I think "Further in Summer" is one of Emily Dickinson's best poems, & in fact would rate it as one of the best poems ever written. It's unusual for her, in that it rather clearly (I think) carries the motif of Mass all through.
I am confined in the city this summer,& miss the sound of crickets more than almost anything else.
Susan

Stephen Pentz said...

Susan: It's very nice to hear from you again.

Thank you for your comments on Dickinson's poem. I am, I confess, ignorant of Dickinson's poetry, except for what commenters have posted here and what I have come across in anthologies. Much of her poetry leaves me puzzled: which is not a bad thing, mind you -- I feel the same way about a great deal of Wallace Stevens' poetry, and he is one of my favorite poets.

Thus, I think "Further in Summer" is strange and wonderful, but I have only a hint of what it "means." Which, as I say, is perfectly fine. It sounds beautiful.

I know what you mean about the sound of crickets. I heard one the other day on one of my walks, and was very happy. The sound made me long for the sound of cicadas, from the year I lived in Japan -- the quintessential sound of summer over there.

Thank you again. I hope all is well.

Anonymous said...

I have to pursue this to ask if in Oregon you have the degree of cricket sound that exists in New England in late summer -- late August till the last solitary ones in early October. It is more than a chorus -- anywhere there is long grass it possesses the air & is in the background from dawn to dusk. If you had experienced this I think the poem would seem far from obscure, but an amazing evocation of a phenomenon of nature.
Susan

Girders said...

A few crisp sunny mornings here in NE Scotland have indicated that Autumn is definitely upon us here. Now, I am running slightly behind your thread with this, but, since your Housman musings coincided with the centenary of the beginning of the Great War, I thought you might be interested in something I discovered today: that Patrick Shaw-Stewart wrote 'I met a man this morning' on the fly-leaf of his copy of 'A Shropshire Lad'.

Stephen Pentz said...

Susan: thank you for the follow-up comment.

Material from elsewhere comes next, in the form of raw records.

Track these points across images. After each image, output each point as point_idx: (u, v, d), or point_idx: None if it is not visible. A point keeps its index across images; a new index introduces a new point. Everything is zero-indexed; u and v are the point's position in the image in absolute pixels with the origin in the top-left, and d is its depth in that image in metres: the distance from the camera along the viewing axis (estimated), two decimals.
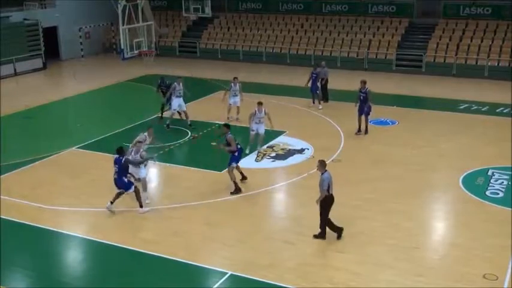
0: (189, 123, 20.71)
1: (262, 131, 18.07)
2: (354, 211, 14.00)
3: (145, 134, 15.67)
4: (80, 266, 12.17)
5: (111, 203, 13.87)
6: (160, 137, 19.32)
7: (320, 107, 22.81)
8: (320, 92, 23.49)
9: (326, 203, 12.26)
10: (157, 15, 38.00)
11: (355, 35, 32.82)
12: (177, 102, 20.57)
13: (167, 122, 20.66)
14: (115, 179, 13.78)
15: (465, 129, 20.46)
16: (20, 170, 17.10)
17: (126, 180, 13.75)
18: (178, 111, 20.95)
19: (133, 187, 13.84)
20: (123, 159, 13.62)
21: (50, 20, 34.52)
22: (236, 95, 21.27)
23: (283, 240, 12.51)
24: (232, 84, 21.37)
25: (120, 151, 13.73)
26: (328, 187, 12.16)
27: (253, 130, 18.02)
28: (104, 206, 13.96)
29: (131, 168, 14.14)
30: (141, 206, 14.03)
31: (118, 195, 13.93)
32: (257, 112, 17.84)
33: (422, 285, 10.87)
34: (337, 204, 14.32)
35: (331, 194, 12.24)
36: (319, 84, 23.48)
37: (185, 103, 20.78)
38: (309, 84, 23.35)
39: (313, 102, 23.26)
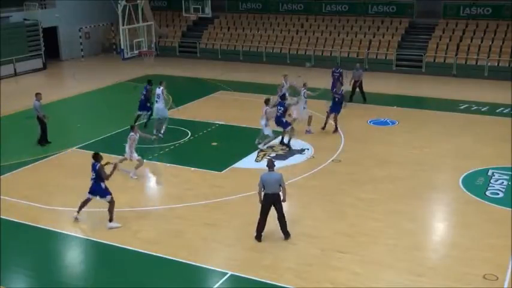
0: (157, 132, 19.46)
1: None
2: (354, 211, 14.01)
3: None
4: (80, 266, 12.16)
5: (78, 212, 13.50)
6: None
7: None
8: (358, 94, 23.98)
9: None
10: (157, 15, 38.00)
11: (355, 35, 32.84)
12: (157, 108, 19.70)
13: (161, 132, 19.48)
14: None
15: (465, 129, 20.46)
16: (20, 170, 17.09)
17: (103, 186, 13.16)
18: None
19: (109, 196, 13.17)
20: (98, 166, 13.03)
21: (50, 20, 34.50)
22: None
23: (283, 240, 12.51)
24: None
25: (96, 157, 13.18)
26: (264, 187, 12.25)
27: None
28: (104, 207, 13.91)
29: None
30: (110, 220, 13.27)
31: (86, 201, 13.43)
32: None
33: (422, 285, 10.87)
34: (337, 204, 14.42)
35: (266, 194, 12.30)
36: (350, 85, 24.04)
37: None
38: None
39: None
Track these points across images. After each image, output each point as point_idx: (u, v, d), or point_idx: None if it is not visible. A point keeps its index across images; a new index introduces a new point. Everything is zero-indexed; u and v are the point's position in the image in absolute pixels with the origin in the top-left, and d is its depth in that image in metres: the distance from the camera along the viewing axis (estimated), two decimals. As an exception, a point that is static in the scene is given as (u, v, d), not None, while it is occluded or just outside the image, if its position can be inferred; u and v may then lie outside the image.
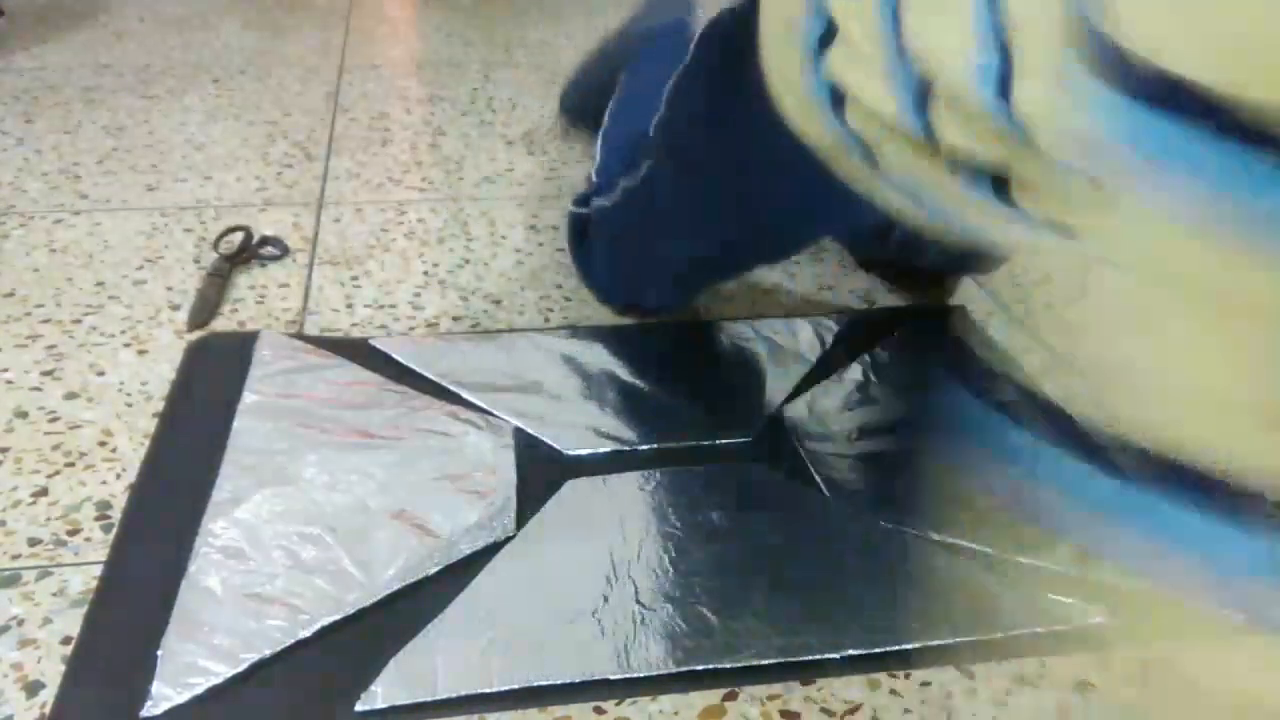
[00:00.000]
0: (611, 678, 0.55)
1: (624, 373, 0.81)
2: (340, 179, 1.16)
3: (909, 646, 0.57)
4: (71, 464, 0.69)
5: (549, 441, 0.73)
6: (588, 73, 1.15)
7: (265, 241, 0.98)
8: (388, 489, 0.66)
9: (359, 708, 0.52)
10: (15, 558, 0.62)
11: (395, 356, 0.81)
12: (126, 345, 0.83)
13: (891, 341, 0.87)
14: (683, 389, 0.80)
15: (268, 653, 0.55)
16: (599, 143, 0.97)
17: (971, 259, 0.94)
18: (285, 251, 0.99)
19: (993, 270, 0.98)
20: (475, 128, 1.33)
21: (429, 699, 0.53)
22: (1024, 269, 1.01)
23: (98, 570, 0.60)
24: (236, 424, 0.71)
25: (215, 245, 0.97)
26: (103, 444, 0.71)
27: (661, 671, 0.55)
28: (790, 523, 0.66)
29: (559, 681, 0.54)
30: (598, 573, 0.61)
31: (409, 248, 1.01)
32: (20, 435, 0.72)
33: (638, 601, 0.59)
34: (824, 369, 0.83)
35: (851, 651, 0.57)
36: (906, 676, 0.56)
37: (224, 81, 1.45)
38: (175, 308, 0.89)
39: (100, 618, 0.57)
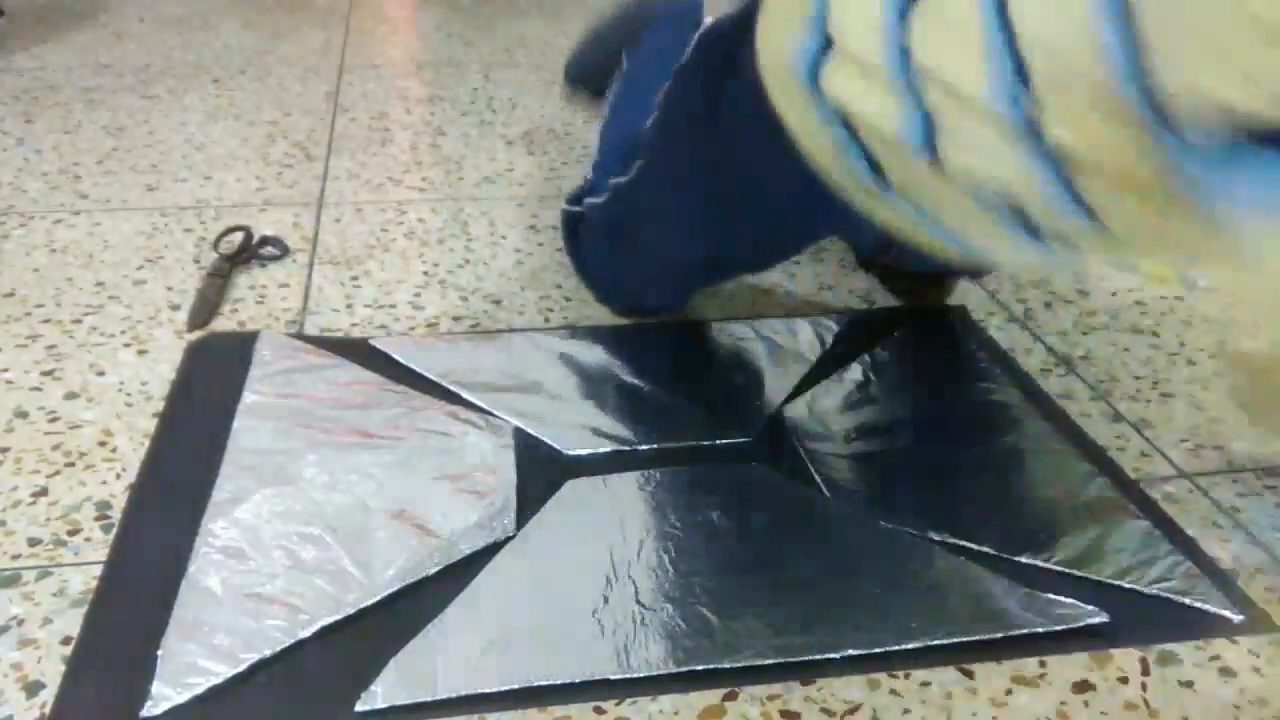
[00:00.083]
0: (611, 678, 0.55)
1: (624, 373, 0.81)
2: (340, 179, 1.16)
3: (909, 646, 0.57)
4: (71, 464, 0.69)
5: (549, 441, 0.73)
6: (592, 44, 1.14)
7: (265, 241, 0.98)
8: (388, 489, 0.66)
9: (359, 708, 0.52)
10: (15, 558, 0.62)
11: (395, 356, 0.81)
12: (126, 345, 0.83)
13: (891, 341, 0.87)
14: (682, 389, 0.80)
15: (268, 653, 0.55)
16: (597, 136, 0.97)
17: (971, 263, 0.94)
18: (285, 251, 0.99)
19: (992, 271, 0.98)
20: (475, 128, 1.33)
21: (429, 699, 0.53)
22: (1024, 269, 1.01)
23: (98, 570, 0.60)
24: (236, 424, 0.71)
25: (215, 245, 0.97)
26: (103, 444, 0.71)
27: (661, 671, 0.55)
28: (790, 523, 0.66)
29: (559, 681, 0.54)
30: (598, 573, 0.61)
31: (409, 248, 1.01)
32: (20, 435, 0.72)
33: (638, 601, 0.59)
34: (824, 369, 0.83)
35: (851, 651, 0.57)
36: (906, 676, 0.56)
37: (224, 81, 1.45)
38: (175, 308, 0.89)
39: (100, 618, 0.57)
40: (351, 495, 0.65)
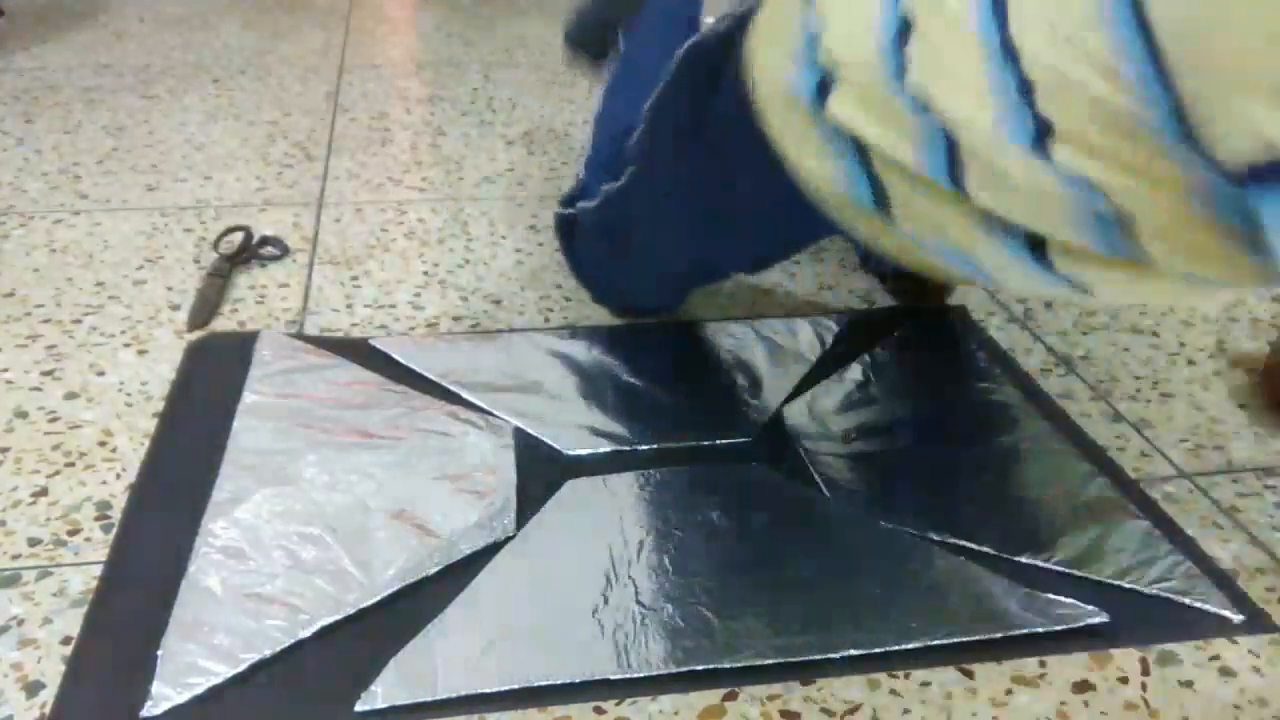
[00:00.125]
0: (611, 678, 0.55)
1: (624, 373, 0.81)
2: (340, 179, 1.16)
3: (909, 646, 0.57)
4: (71, 464, 0.69)
5: (549, 441, 0.73)
6: (591, 6, 1.12)
7: (265, 241, 0.98)
8: (388, 489, 0.66)
9: (359, 708, 0.52)
10: (15, 558, 0.62)
11: (395, 356, 0.81)
12: (126, 345, 0.83)
13: (891, 341, 0.87)
14: (682, 389, 0.80)
15: (268, 653, 0.55)
16: (593, 127, 0.96)
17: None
18: (285, 251, 0.99)
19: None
20: (475, 128, 1.33)
21: (429, 699, 0.53)
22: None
23: (98, 570, 0.60)
24: (236, 424, 0.71)
25: (215, 245, 0.97)
26: (103, 444, 0.71)
27: (661, 671, 0.55)
28: (790, 523, 0.66)
29: (559, 681, 0.54)
30: (597, 573, 0.61)
31: (409, 248, 1.01)
32: (20, 435, 0.72)
33: (638, 601, 0.59)
34: (824, 369, 0.83)
35: (851, 651, 0.56)
36: (906, 676, 0.56)
37: (224, 81, 1.46)
38: (175, 308, 0.89)
39: (100, 618, 0.57)
40: (351, 495, 0.65)
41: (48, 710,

Out here (I'm in Washington (Seattle), by the way, not Oregon), we don't have choruses of crickets, merely a stray one here and there in a meadow. But I do remember cricket choruses from growing up in Minnesota and from traveling in the South. But what sticks most in my mind along these lines is the cicadas ("semi" in Japanese) in summer in Japan during the year I lived there. Wonderful.

You are exactly right: the poem is much less obscure now -- but still mysterious!

Thank you very much for that follow-up thought.

Stephen Pentz said...

Girders: thank you very much for the reference to Patrick Shaw-Stewart and his poem. You are not behind at all: I appreciate your taking the time to point it out, since I wasn't aware of it. Looking into it further as a result of your comment, it appears that it may have been his one and only poem (or at least the only one we know about).

Well, given his generation, I suppose it makes perfect sense that he would have taken A Shropshire Lad with him to war, and would have in turn written his poem on the flyleaf. And he was a friend of Rupert Brooke's as well.

Thank you again for sharing this, and for visiting.